La relation entre les escargots et les Thaïlandais pourrait changer clairement de nature. Traditionnellement, les énormes escargots étaient la terreur des rizières. Evidemment, les riziculteurs thaïlandais les détruisaient. Ce sont des temps révolus, car il s’avère que la bave est une denrée très recherchée par l’industrie cosmétique, notamment en Corée du Sud et aux Etats-Unis.

Du côté des paysans, la traque à l’escargot est ouverte. La vente des escargots peut devenir un complément de ressources financières pour de nombreuses familles. Si la chasse est bonne, elle peut rapporter environ 250 euros et parfois bien plus, c’est l’équivalent d’un salaire en Thaïlande.

Pour cela, une fois ramasser, ces escargots géants africains, appelés Achatina Fulica, qui pullulent dans les rizières de Thaïlande, sont regroupés dans des enclos. Là, ils sont bien nourris pour qu’ils grossissent encore plus. C’est aussi dans ces enclos qu’ils subissent une sorte de “traite”. Cela consiste à faire couler de l’eau sur le gastéropode à l’aide d’une pipette pour le faire baver. La bave est ensuite récupérée, purifiée dans un laboratoire d’Etat et commercialisée. Elle est ensuite incorporée en dose infime dans des crèmes aux vertus anti-âges.

Dans la province de Nakhon Nayok, à 2 heures de Bangkok par exemple, 80 fermiers vendent chaque mois à une entreprise de cosmétiques thaïlandaise plusieurs litres de bave d’escargots.

Celui qui en a eu l’idée s’appelle, Kitpong Puttarathuvanun, c’est un ingénieur et un homme d’affaires avisé, car il a fondé la firme cosmétique Aden. Celle-ci, a le monopole du marché en Thaïlande. Il explique, “ils mangent de tout, même l’écorce des arbres et des champignons.
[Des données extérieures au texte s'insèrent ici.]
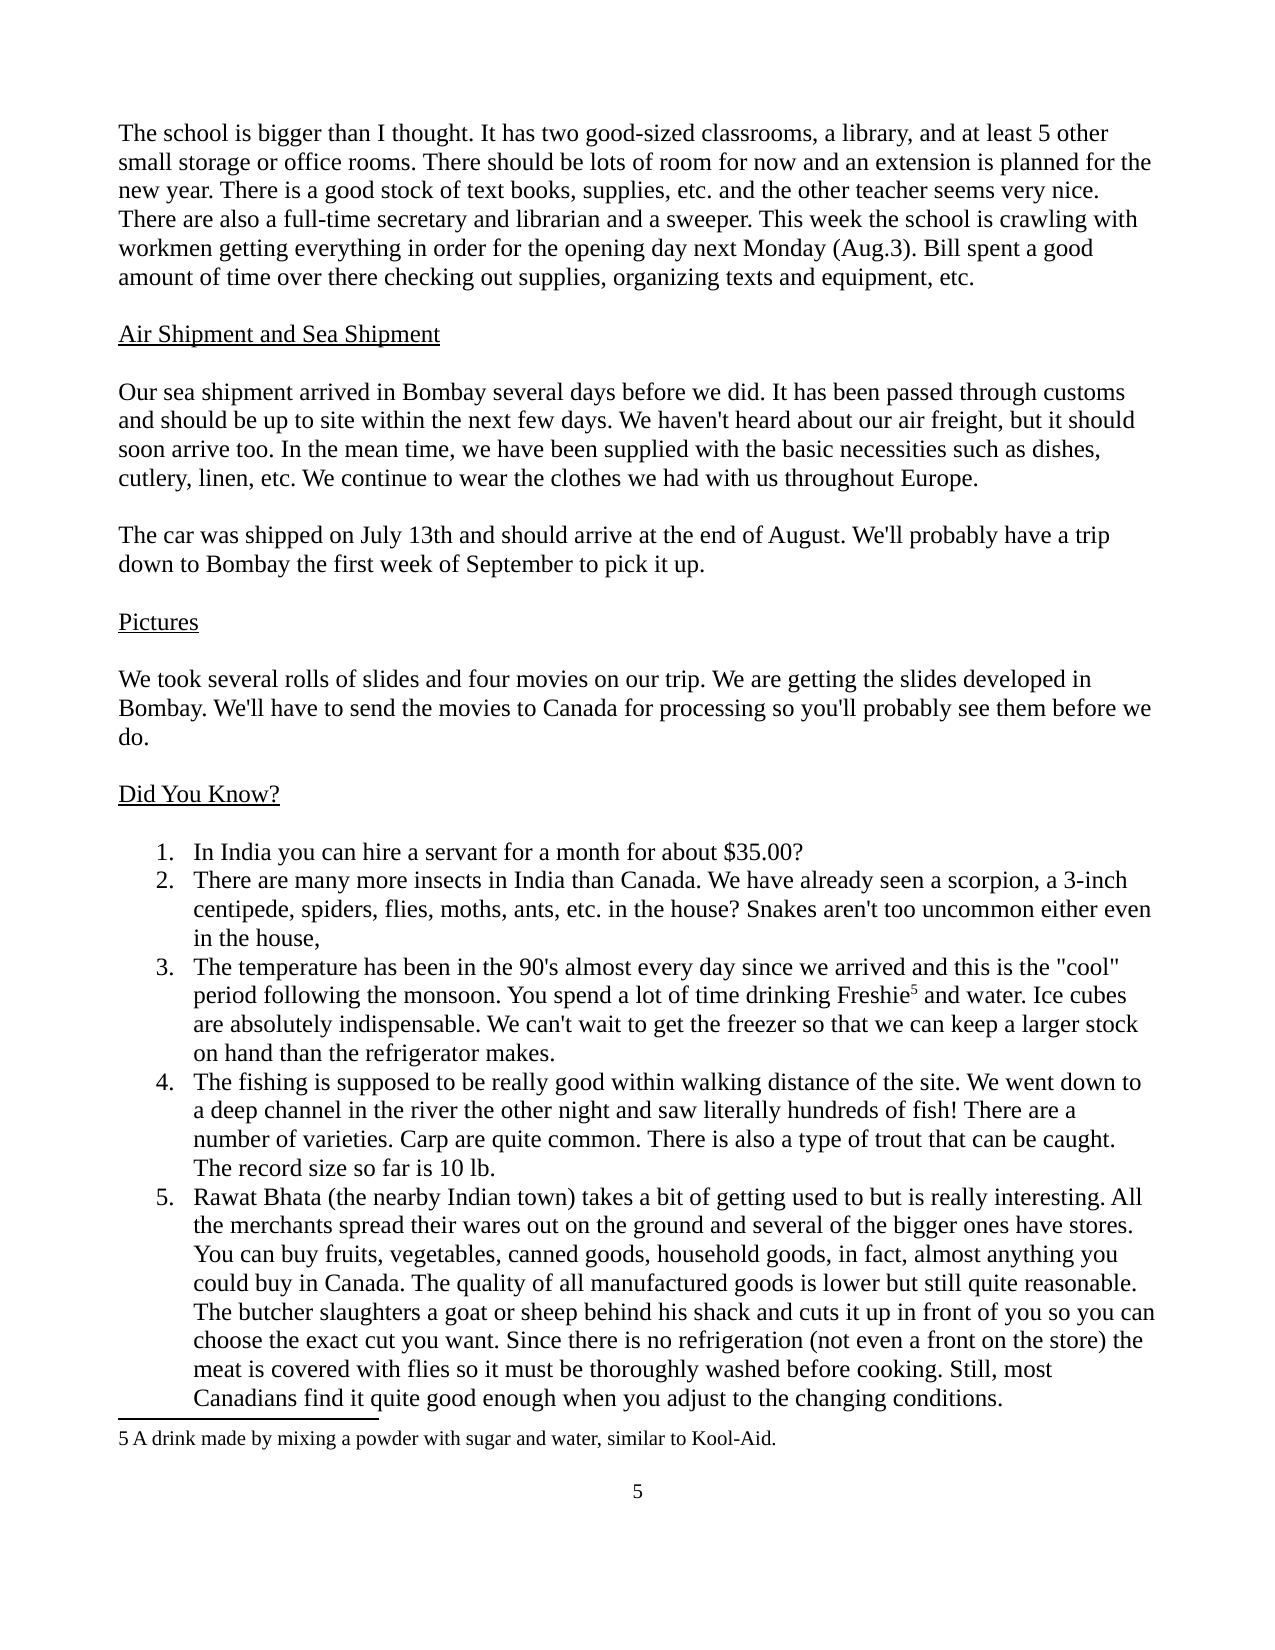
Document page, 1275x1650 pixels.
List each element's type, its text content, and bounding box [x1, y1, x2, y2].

text Air Shipment and Sea Shipment [118, 319, 1157, 348]
list A drink made by mixing a powder with sugar and water, similar to Kool-Aid. [118, 1426, 1157, 1449]
text Pictures [118, 607, 1157, 636]
text We took several rolls of slides and four movies on our trip. We are getting the slides developed in Bombay. We'll have to send the movies to Canada for processing so you'll probably see them before we do. [118, 664, 1157, 751]
text Our sea shipment arrived in Bombay several days before we did. It has been passed through customs and should be up to site within the next few days. We haven't heard about our air freight, but it should soon arrive too. In the mean time, we have been supplied with the basic necessities such as dishes, cutlery, linen, etc. We continue to wear the clothes we had with us throughout Europe. [118, 377, 1157, 492]
list The temperature has been in the 90's almost every day since we arrived and this is the "cool" period following the monsoon. You spend a lot of time drinking Freshie and water. Ice cubes are absolutely indispensable. We can't wait to get the freezer so that we can keep a larger stock on hand than the refrigerator makes. [156, 952, 1157, 1067]
list In India you can hire a servant for a month for about $35.00? [156, 837, 1157, 866]
text The car was shipped on July 13th and should arrive at the end of August. We'll probably have a trip down to Bombay the first week of September to pick it up. [118, 521, 1157, 578]
text The school is bigger than I thought. It has two good-sized classrooms, a library, and at least 5 other small storage or office rooms. There should be lots of room for now and an extension is planned for the new year. There is a good stock of text books, supplies, etc. and the other teacher seems very nice. There are also a full-time secretary and librarian and a sweeper. This week the school is crawling with workmen getting everything in order for the opening day next Monday (Aug.3). Bill spent a good amount of time over there checking out supplies, organizing texts and equipment, etc. [118, 118, 1157, 291]
list The fishing is supposed to be really good within walking distance of the site. We went down to a deep channel in the river the other night and saw literally hundreds of fish! There are a number of varieties. Carp are quite common. There is also a type of trout that can be caught. The record size so far is 10 lb. [156, 1067, 1157, 1182]
list There are many more insects in India than Canada. We have already seen a scorpion, a 3-inch centipede, spiders, flies, moths, ants, etc. in the house? Snakes aren't too uncommon either even in the house, [156, 866, 1157, 952]
text Did You Know? [118, 779, 1157, 808]
list Rawat Bhata (the nearby Indian town) takes a bit of getting used to but is really interesting. All the merchants spread their wares out on the ground and several of the bigger ones have stores. You can buy fruits, vegetables, canned goods, household goods, in fact, almost anything you could buy in Canada. The quality of all manufactured goods is lower but still quite reasonable. The butcher slaughters a goat or sheep behind his shack and cuts it up in front of you so you can choose the exact cut you want. Since there is no refrigeration (not even a front on the store) the meat is covered with flies so it must be thoroughly washed before cooking. Still, most Canadians find it quite good enough when you adjust to the changing conditions. [156, 1182, 1157, 1412]
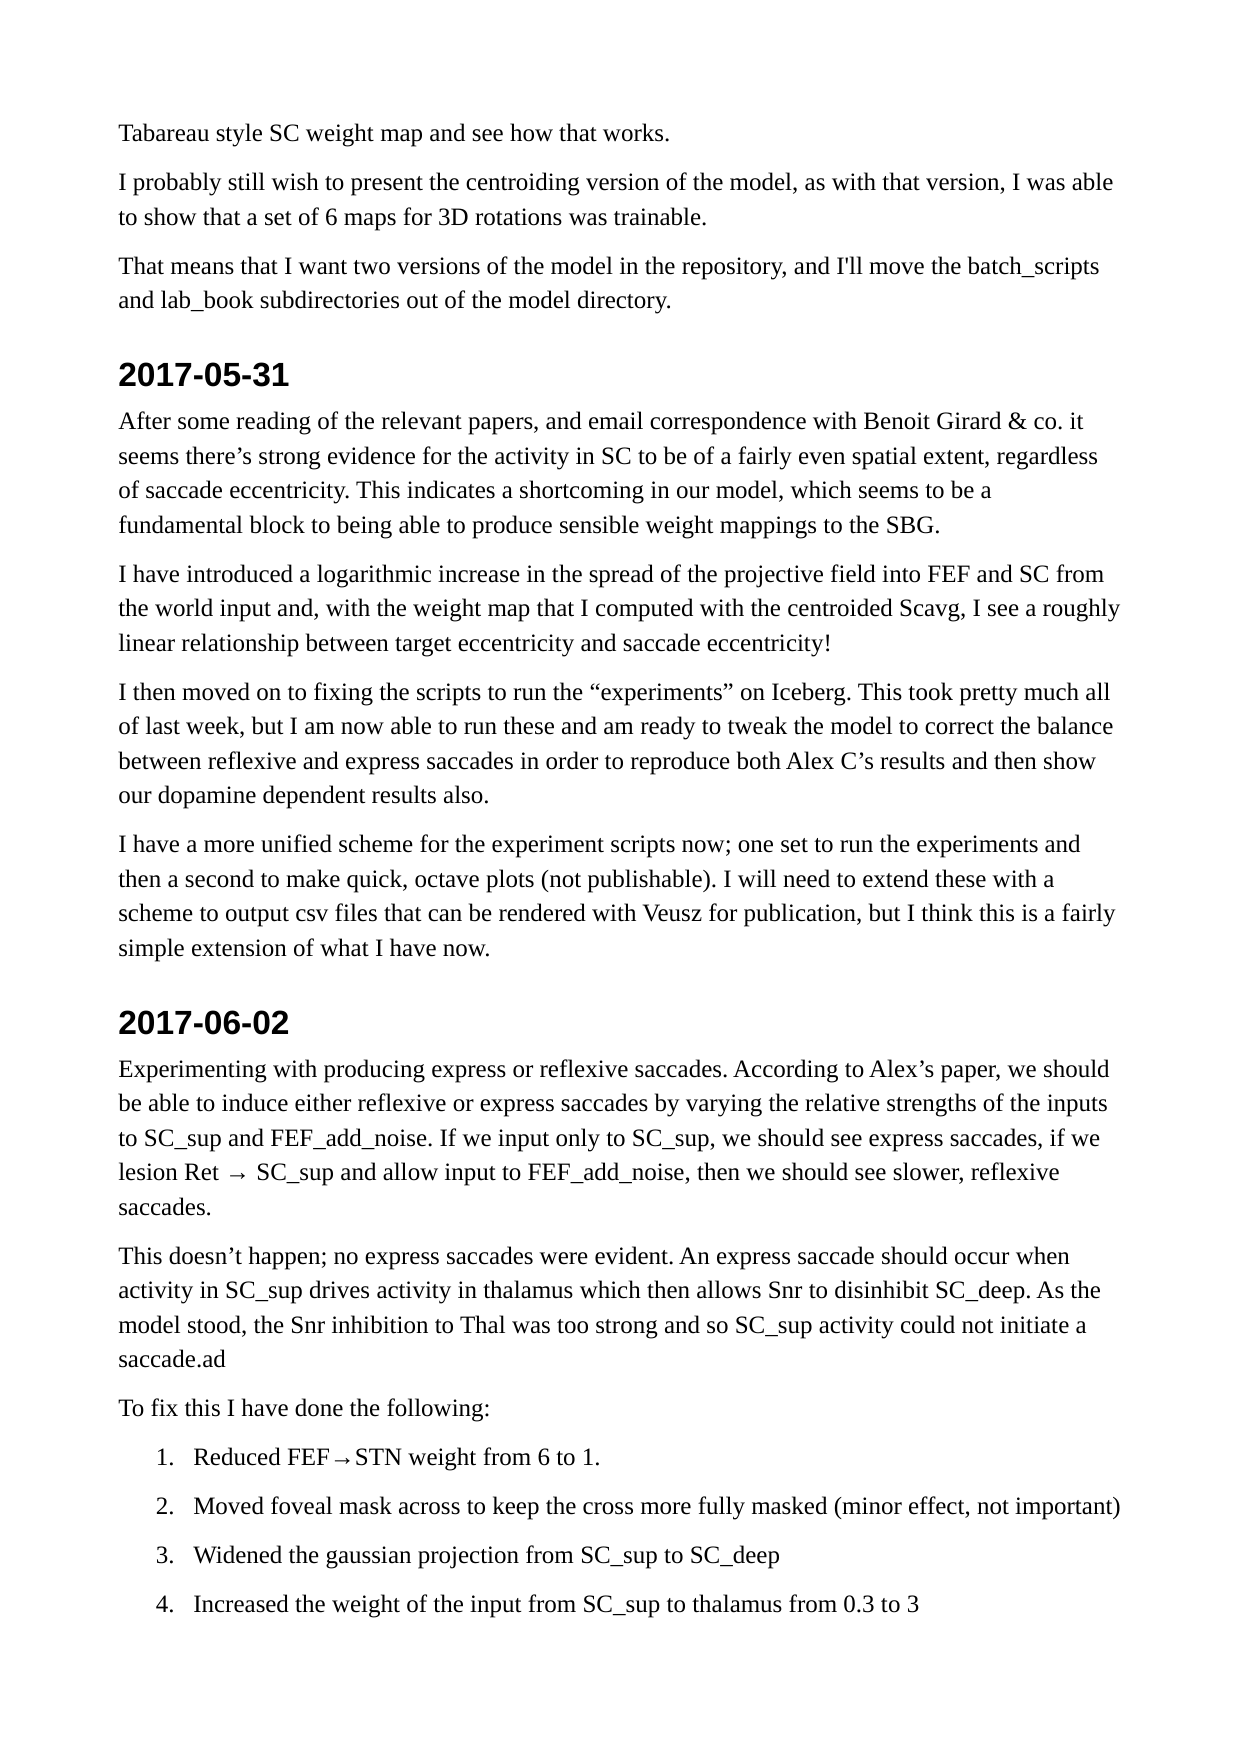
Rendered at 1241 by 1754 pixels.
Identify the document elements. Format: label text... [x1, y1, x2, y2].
Et cette capacité à manger de tous les rend forts. Et ils produisent une bave de très grande qualité qui peut être utilisée pour se protéger du soleil et guérir des blessures”.

Bien sûr, tout ceci est appuyé par des experts locaux qui vante la présence des substances importantes comme le collagène et l’élastine dans la bave d’escargot. De fait, Kitpong fournit aussi des marques coréennes et surtout américaines, auxquelles il vend la bave sous forme lyophilisée à plus de 50 000 euros le kilo.

Actuellement, aucune étude scientifique internationale n’est en mesure de confirmer ou d’infirmer les vertus de ces produits. Cependant, le marché mondial des cosmétiques à base d’escargots est estimé à près de 280 millions d’euros, pour la plus grande joie des paysans, qui les ramassent.